BTMI!’s music is the nagging voice in the back of your head that just won’t allow you to forget your hangups and have a good time. People relate to Rosenstock and there is a slew of YouTube fan videos from around the world to prove it.
“I’m just like ‘holy shit, I can return the favor!’” Rosenstock tells me. “Because growing up, if I didn’t have Operation Ivy records, I would have gone completely insane. At the same time, it’s interesting because the songs I write go into a lot of stuff in my life but that doesn’t necessarily mean I’m good at talking about it. When people come up to me at shows I’m just like ‘okay, uh, cool!’”
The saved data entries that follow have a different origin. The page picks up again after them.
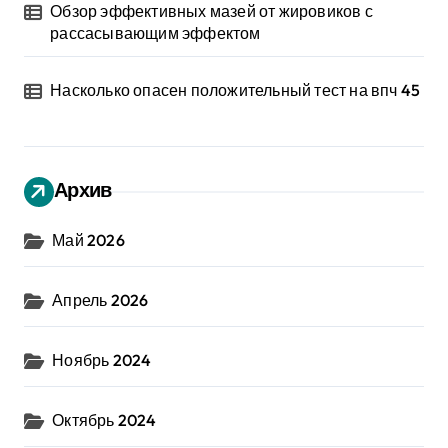
Обзор эффективных мазей от жировиков с
рассасывающим эффектом
Насколько опасен положительный тест на впч 45
Архив
Май 2026
Апрель 2026
Ноябрь 2024
Октябрь 2024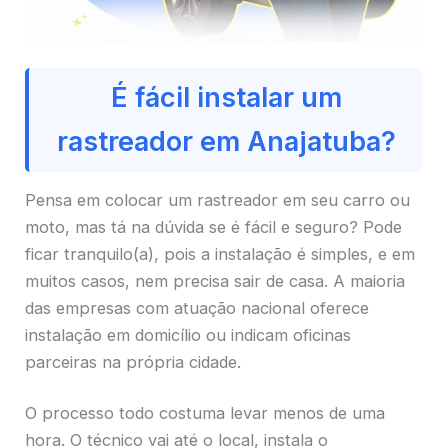
É fácil instalar um
rastreador em Anajatuba?
Pensa em colocar um rastreador em seu carro ou
moto, mas tá na dúvida se é fácil e seguro? Pode
ficar tranquilo(a), pois a instalação é simples, e em
muitos casos, nem precisa sair de casa. A maioria
das empresas com atuação nacional oferece
instalação em domicílio ou indicam oficinas
parceiras na própria cidade.
O processo todo costuma levar menos de uma
hora. O técnico vai até o local, instala o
His albums are like an ongoing journal, which chronicles his journey from teenage singer in a regionally successful ska-punk band to doing dishes in a car during New York winters, and taunting slumlords. “I ain't giving you shit, I ain't paying my rent til I got hot water and my toilet's fixed. I don't care. Try to kick me out if you want to” he says in a track off 2010’s Adults!!!: Smart!!! Shithammered!!! and Excited By Nothing!!!!!!!
“Maybe I’m just not that good at writing about other people. Maybe I’m just too self-centered to figure that out, I don’t know” he says. “I get stressed out about just about everything, [writing songs] is a way to help me vent about all the little minutiae that gets to you in your day.”
He adds, “I end up writing songs about really specific stuff. [But right now] I have my home situation on lock. It took a while. I wouldn’t happily go back to living out of a van with my girlfriend and staying at people’s houses every night, getting dressed in a van and trying to somehow work up the courage to go into a job interview when you look like shit, feel like shit, and smell terrible.”
When I ask about the recent breakup of Bomb the Music Industry!, Jeff says that what started as a collective gained enough momentum and support that members became irreplaceable. “Bomb has always taken up all my energy and all my focus. So to have that be a once a year kind of thing [to accommodate irreplaceable members moving out-of-country] didn’t really feel right.”